# 50 caliber ?



## Daren (Oct 14, 2006)

I sawed through this lead slug this weekend, took it's picture and forgot about it till just now when I had the camera hooked up to the computer. It was 20'+ up the tree trunk and 15" deep (been there a long time) Seems kinda big for a squirrel rifle :laughing:.


----------



## jeffreythree (Jan 9, 2008)

Maybe it was a black powder rifle? They have .50 caliber available. I think it would make a cool "feature" in a piece, especially since it is so big.


----------



## Big Dave (Sep 16, 2006)

Cool find. I got lucky with a bartop job I did this spring and found two bullets in different slabs. The restaurant that the bartops went into were very happy that they were there.


----------



## Handyman (Jan 2, 2008)

Daren Judging on the size of think the tree, how old do you the tree is?


----------



## Terry Beeson (May 29, 2008)

OK... Which restaurant, Big Dave? I need to see that one...

Now I know where all those shots I missed at deer are going to wind up someday....


----------



## Daren (Oct 14, 2006)

Handyman said:


> Daren Judging on the size of think the tree, how old do you the tree is?


I just learned something. I did not know how long an American sycamore could live. I did a quick Google search and it said 500 years , 200-300 would be average for a big one. I have not, did not plan on ring counting this tree figuring it to be 100 yrs old _tops_. (even though it was 50" across at the base) They get big here, but do it fast so I never thought anything about it being old. I have sawed 20"ish white oaks that where 140 years old ...and 20" red oaks less than 40 years old. It depends where a tree grows for one thing. And some species just grow faster than others. I did not know sycamore was so long lived. We still hunt with black powder rifles here (special deer season) so that would not be a rarity especially since some doofuses nail a target to a tree to sight them in. I milled a veneer walnut this spring with 2 nails and 3 slugs on one side, obvious what that was.
This could well be an "antique" slug from pioneer days? I know where the tree came from, by a local lake that was not manmade it has always been here. Making it good hunting for centuries. I know I have a nice collection of native American arrow/spear points from the same area, that was my old stomping grounds and I have hunted fished that neck of the woods for 30 years.


----------



## dbhost (Jan 28, 2008)

SUPPLIED ENTRIES ::
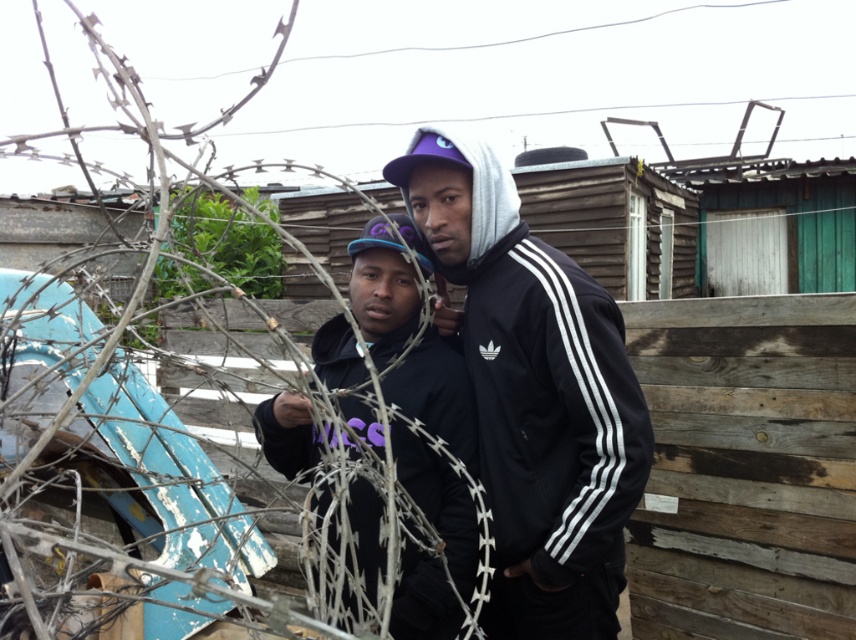
Can you confirm if weathered wood fence at right is positioned below matte black jacket at center?

Yes, weathered wood fence at right is below matte black jacket at center.

Which is in front, point (639, 544) or point (444, 204)?

Point (444, 204) is more forward.

Measure the distance between weathered wood fence at right and camera.

weathered wood fence at right is 7.60 feet away from camera.

This screenshot has height=640, width=856. Find the location of `weathered wood fence at right`. weathered wood fence at right is located at coordinates (745, 467).

Describe the element at coordinates (745, 467) in the screenshot. I see `weathered wood fence at right` at that location.

Between weathered wood fence at right and black matte hoodie at center, which one has less height?

With less height is black matte hoodie at center.

Does point (770, 358) come closer to viewer compared to point (417, 355)?

No, it is not.

In order to click on weathered wood fence at right in this screenshot , I will do `click(745, 467)`.

Between matte black jacket at center and black matte hoodie at center, which one has less height?

With less height is black matte hoodie at center.

In the scene shown: Does matte black jacket at center have a lesser width compared to black matte hoodie at center?

No.

Locate an element on the screen. This screenshot has height=640, width=856. matte black jacket at center is located at coordinates (535, 396).

The height and width of the screenshot is (640, 856). I want to click on matte black jacket at center, so click(535, 396).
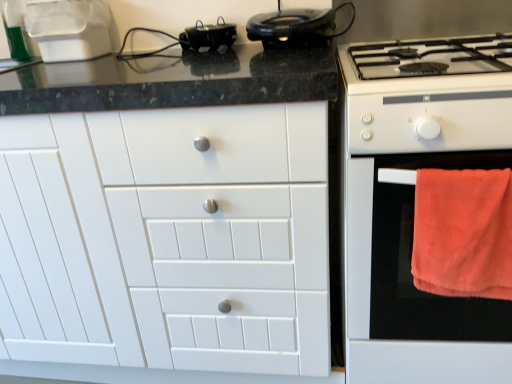
The width and height of the screenshot is (512, 384). Describe the element at coordinates (168, 239) in the screenshot. I see `white matte cabinet at center` at that location.

What are the coordinates of `orange soft towel at right` in the screenshot? It's located at (463, 233).

What do you see at coordinates (463, 233) in the screenshot? I see `orange soft towel at right` at bounding box center [463, 233].

What do you see at coordinates (413, 204) in the screenshot? The width and height of the screenshot is (512, 384). I see `orange towel at right` at bounding box center [413, 204].

The height and width of the screenshot is (384, 512). Identify the location of white glossy gas stove at right. click(x=429, y=94).

From the image's perspective, which is below, black glossy pot at upper center or orange soft towel at right?

orange soft towel at right.

Between black glossy pot at upper center and orange soft towel at right, which one is positioned in front?

orange soft towel at right is in front.

Are black glossy pot at upper center and orange soft towel at right far apart?

No.

Is orange towel at right outside of orange soft towel at right?

Yes, orange towel at right is not within orange soft towel at right.

Between orange towel at right and orange soft towel at right, which one has larger size?

orange towel at right.

Is orange towel at right turned away from orange soft towel at right?

No, orange soft towel at right is not at the back of orange towel at right.

Does white matte cabinet at center have a lesser height compared to orange soft towel at right?

Incorrect, the height of white matte cabinet at center does not fall short of that of orange soft towel at right.

What's the angular difference between white matte cabinet at center and orange soft towel at right's facing directions?

white matte cabinet at center and orange soft towel at right are facing 0.00671 degrees away from each other.

Considering the relative positions of white matte cabinet at center and orange soft towel at right in the image provided, is white matte cabinet at center to the right of orange soft towel at right from the viewer's perspective?

Incorrect, white matte cabinet at center is not on the right side of orange soft towel at right.

Is white matte cabinet at center not close to orange soft towel at right?

No, white matte cabinet at center is not far from orange soft towel at right.

Are white matte cabinet at center and orange towel at right located far from each other?

Actually, white matte cabinet at center and orange towel at right are a little close together.

Which is more to the left, white matte cabinet at center or orange towel at right?

Positioned to the left is white matte cabinet at center.

Looking at this image, would you say orange towel at right is part of white matte cabinet at center's contents?

Actually, orange towel at right is outside white matte cabinet at center.

Is white matte cabinet at center positioned with its back to orange towel at right?

No, orange towel at right is not at the back of white matte cabinet at center.

Considering the positions of point (498, 87) and point (139, 148), is point (498, 87) closer or farther from the camera than point (139, 148)?

Point (498, 87).

Does white glossy gas stove at right have a greater width compared to white matte cabinet at center?

Correct, the width of white glossy gas stove at right exceeds that of white matte cabinet at center.

Is white glossy gas stove at right positioned behind white matte cabinet at center?

No, white glossy gas stove at right is closer to the camera.

Is white glossy gas stove at right shorter than white matte cabinet at center?

Correct, white glossy gas stove at right is not as tall as white matte cabinet at center.

Is white glossy gas stove at right oriented towards black glossy pot at upper center?

No, white glossy gas stove at right does not turn towards black glossy pot at upper center.

Does white glossy gas stove at right have a larger size compared to black glossy pot at upper center?

Correct, white glossy gas stove at right is larger in size than black glossy pot at upper center.

From a real-world perspective, is white glossy gas stove at right physically above black glossy pot at upper center?

No, from a real-world perspective, white glossy gas stove at right is not above black glossy pot at upper center.

Is white glossy gas stove at right spatially inside black glossy pot at upper center, or outside of it?

white glossy gas stove at right lies outside black glossy pot at upper center.

Between white glossy gas stove at right and shiny black steering wheel at upper center, which one has smaller width?

shiny black steering wheel at upper center is thinner.

Based on the photo, is white glossy gas stove at right completely or partially outside of shiny black steering wheel at upper center?

Yes, white glossy gas stove at right is outside of shiny black steering wheel at upper center.

Considering the positions of points (415, 130) and (319, 18), is point (415, 130) closer to camera compared to point (319, 18)?

That is True.

Which object is positioned more to the left, white glossy gas stove at right or shiny black steering wheel at upper center?

From the viewer's perspective, shiny black steering wheel at upper center appears more on the left side.

The width and height of the screenshot is (512, 384). In the image, there is a black glossy pot at upper center. In order to click on beach towel below it (from a real-world perspective) in this screenshot , I will do `click(463, 233)`.

Where is `beach towel in front of the orange towel at right`? beach towel in front of the orange towel at right is located at coordinates (463, 233).

Consider the image. Which object lies nearer to the anchor point black glossy pot at upper center, white matte cabinet at center or white glossy gas stove at right?

Based on the image, white glossy gas stove at right appears to be nearer to black glossy pot at upper center.

In the scene shown: Considering their positions, is orange towel at right positioned further to white glossy gas stove at right than shiny black steering wheel at upper center?

shiny black steering wheel at upper center.

When comparing their distances from orange soft towel at right, does black glossy pot at upper center or white matte cabinet at center seem closer?

white matte cabinet at center lies closer to orange soft towel at right than the other object.

From the image, which object appears to be nearer to orange towel at right, white glossy gas stove at right or black glossy pot at upper center?

white glossy gas stove at right.

Estimate the real-world distances between objects in this image. Which object is closer to black glossy pot at upper center, white matte cabinet at center or orange towel at right?

white matte cabinet at center.

From the image, which object appears to be nearer to shiny black steering wheel at upper center, white glossy gas stove at right or orange towel at right?

white glossy gas stove at right.

Looking at the image, which one is located further to orange soft towel at right, shiny black steering wheel at upper center or orange towel at right?

shiny black steering wheel at upper center is positioned further to the anchor orange soft towel at right.

When comparing their distances from black glossy pot at upper center, does orange soft towel at right or white glossy gas stove at right seem closer?

Among the two, white glossy gas stove at right is located nearer to black glossy pot at upper center.

Find the location of a particular element. beach towel between black glossy pot at upper center and orange towel at right from left to right is located at coordinates (x=463, y=233).

Identify the location of gas stove between white matte cabinet at center and orange towel at right. The image size is (512, 384). (429, 94).

Where is `appliance between white matte cabinet at center and orange towel at right in the horizontal direction`? The image size is (512, 384). appliance between white matte cabinet at center and orange towel at right in the horizontal direction is located at coordinates (208, 35).

You are a GUI agent. You are given a task and a screenshot of the screen. Output one action in this format:
    pyautogui.click(x=<x>, y=<y>)
    Task: Click on the kitchen appliance between white matte cabinet at center and orange soft towel at right from left to right
    This screenshot has height=384, width=512.
    Given the screenshot: What is the action you would take?
    pyautogui.click(x=293, y=27)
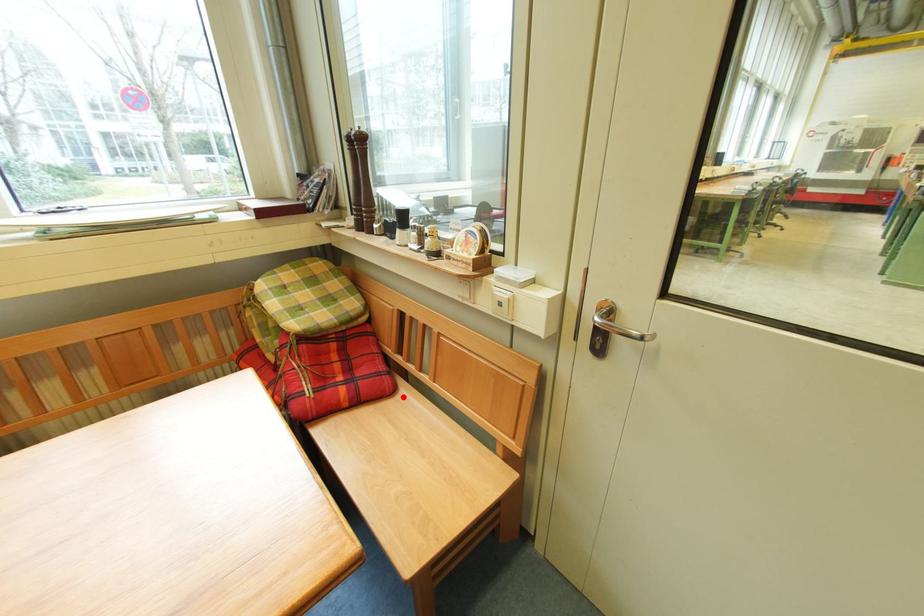
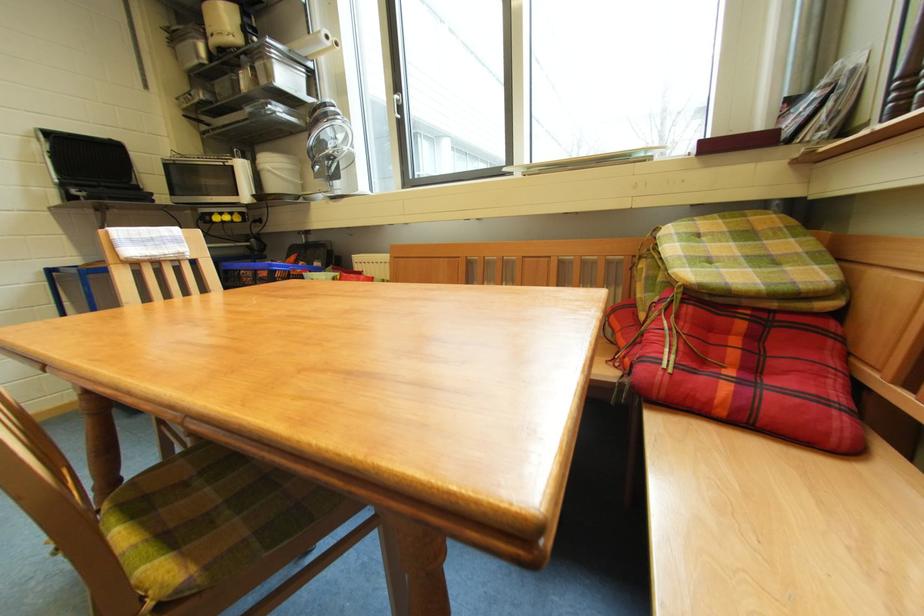
Locate, in the second image, the point that corresponds to the highlighted location in the first image.

(864, 463)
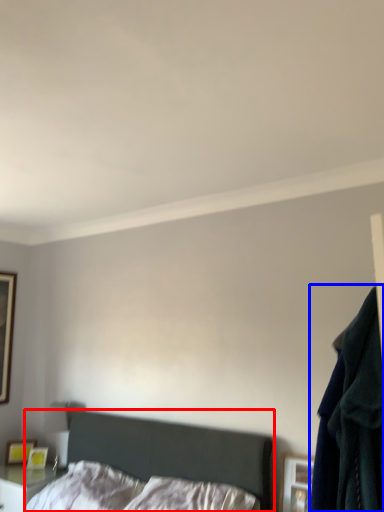
Question: Which object is closer to the camera taking this photo, bed (highlighted by a red box) or clothing (highlighted by a blue box)?

Choices:
 (A) bed
 (B) clothing

Answer: (A)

REQUESTS ::
1. Reproduce the forum thread about the lead slug from "## Big Dave" to "they were there.".
2. Answer these questions from the thread about the lead slug in the tree:
(a) How deep into the trunk was the slug found?
(b) How many bullets turned up in the bartop job Big Dave did that spring?
(c) How far across was the sycamore at its base?

ANSWERS FOR THE TASKS ::
1.
## Big Dave (Sep 16, 2006)

Cool find. I got lucky with a bartop job I did this spring and found two bullets in different slabs. The restaurant that the bartops went into were very happy that they were there.

2.
(a) 15 inches deep
(b) Two
(c) 50 inches